These beauties belong to Mertensia virginica, the Virginia Bluebell, whose buds start out purple and pink before opening to a lovely clear blue. This one is still in its nursery pot waiting being planted at the feet of a white flowering currant. We are hoping that the combination of the drooping clusters of white flowers on the currant, which is now about seven feet tall and perhaps a little wider, and the blue of the bluebell will be a winning combination. Now, all we have to do is weed around the currant and plant these. It's on the rapidly growing list of chores that await us.

Here is a "Pacific Coast Hybrid" trillium, with its large, mottled leaves and luscious red flowers, some of which smell like bubble gum. We have some white versions elsewhere in the garden. These were hybridized and grown by Charles Price and Glenn Withey, renowned Northwest planstmen and garden designers, who are currently curators at Dunn Garden, a lovely old estate garden in Seattle. They are currently undertaking renovations of the huge border at the Bellevue Botanical Garden.

Abies pinsapo 'Glauca' (Blue Spanish Fir) is starting to display its amazingly raspberry-like cones, always a welcome sight in the spring. This fir has extremely stiff, somewhat prickly needles, except for new growth, which is soft and supple. This is definitely not a conifer you want to grab hold of! Fortunately for us, the deer leave it completely alone. A slow grower, we have it in a half-barrel with a cinnamon fern and, soon, a Clematis texensis 'Duchess of Albany,' which we will train up a trellis onto the back porch railing.

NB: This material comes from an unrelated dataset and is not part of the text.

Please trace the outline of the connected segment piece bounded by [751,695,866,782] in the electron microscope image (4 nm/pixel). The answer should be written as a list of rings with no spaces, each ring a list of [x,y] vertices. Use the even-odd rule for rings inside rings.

Finally, here is a double flower on a seedling of Helleborus x hybridus. Hybrid hellebores are interesting in that they often (but not always) produce seedlings, most of which may not resemble the parent plant when in bloom. Two of ours produce a healthy crop of seedlings, so we pot them up, keeping some for ourselves and giving the rest to friends. This double one is the offspring of a single-flowered dark red parent, so you just never know what you might get! It was grown by Peter Ray of Black Dog Plants on Vashon Island, a great source of cool and desirable plants. We usually see him at the Vashon Island Farmers Market, especially in the spring.